Direction A: Read the Haskell mailing-list thread about lift and morph below, then say whether each statement agrees with it. Answer yes or no for each one, quoting the words of the thread that settle it. (i) The thread says that Monad m and MonadTrans t do not imply Monad (t m). (ii) The writer of the last message says their own monad library simulates this requirement with an extra class. (iii) The thread calls the backtracking monad more powerful than ContT.

Passage to read:
On Fri, Apr 23, 2010 at 3:46 PM, Dan Doel
On Friday 23 April 2010 1:39:36 pm Anders Kaseorg wrote:
On Fri, 23 Apr 2010, Tyson Whitehead wrote:
Are you then saying that liftIO should be able to be defined via morphIO? I would be curious to see that as, after a bit of trying, I still can't see how to. Specifically, I can't capture the results of the desired IO operation.
Yes, just like lift is defined via morph:
liftIO' :: (MonadMorphIO m) => IO a -> m a liftIO' m = morphIO $ \down -> m >>= down . return
main = runContT (runReaderT main' ()) return main' = do liftIO' $ putStrLn "What is your name?" name <- liftIO' $ getLine liftIO' $ putStrLn $ "Hello " ++ name
Can lift really be defined from morph, though? Given just:
class MonadTrans t where morph :: Monad m => (forall b. (t m a -> m b) -> m b) -> t m a
trying to define:
lift :: (Monad m, MonadTrans t) => m a -> t m a lift m = morph (\k -> m >>= k . return)
yields an error. Monad m and MonadTrans t do not imply Monad (t m), which is what that definition requires.
This works for me:
lift :: (MonadTrans t, Monad m, Monad (t m)) => m a -> t m a
lift m = morph (\d -> m >>= d . return)
Ideally, we'd be able to give (forall m. Monad m => Monad (t m)) as a
requirement of MonadTrans. As it happens, my own monad library
simulates that with an extra class.
class MonadTrans t where
return1 :: Monad m => a -> t m a
bind1 :: Monad m => t m a -> (a -> t m b) -> t m b
class MonadTrans t => MonadLift t where
lift :: Monad m => m a -> t m a
This is pretty straightforward to extend:
class MonadLift t => MonadMorph t where
morph :: Monad m => (forall b. (t m a -> m b) -> m b) -> t m a
lift_ :: (MonadMorph t, Monad m) => m a -> t m a
lift_ m = morph (\d -> m >>= d . return1)
The question I would ask is whether morph can be sensibly defined for
the backtracking monad. It's a good example of a class of monads which
are more complicated than the usual state and exceptions stuff, but
not as powerful or complex as ContT.
--
Dave Menendez

Dataset rows:

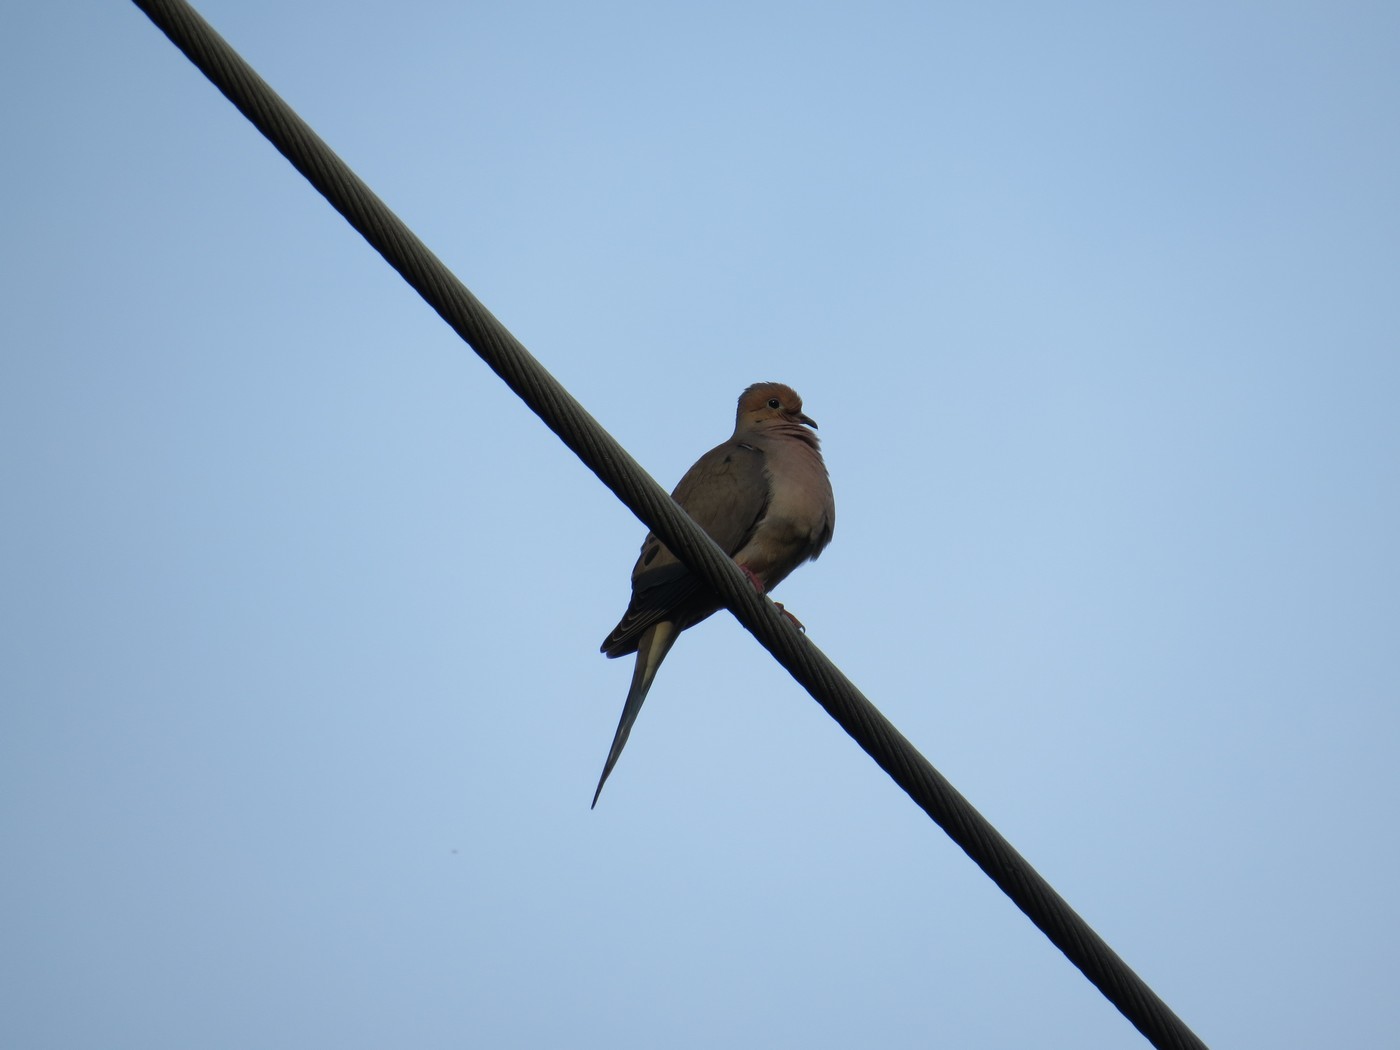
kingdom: Animalia
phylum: Chordata
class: Aves
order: Columbiformes
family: Columbidae
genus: Zenaida
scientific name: Zenaida macroura
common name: Mourning dove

Direction B: Edit the lines of the entry above by replacing "common name" with "everyday name", leaving everything else unchanged. Don't include the picture in your answer.

Worked solution A:
(i) Yes: "Monad m and MonadTrans t do not imply Monad (t m), which is what that definition requires."
(ii) Yes: "As it happens, my own monad library simulates that with an extra class."
(iii) No: "not as powerful or complex as ContT."

Worked solution B:
kingdom: Animalia
phylum: Chordata
class: Aves
order: Columbiformes
family: Columbidae
genus: Zenaida
scientific name: Zenaida macroura
everyday name: Mourning dove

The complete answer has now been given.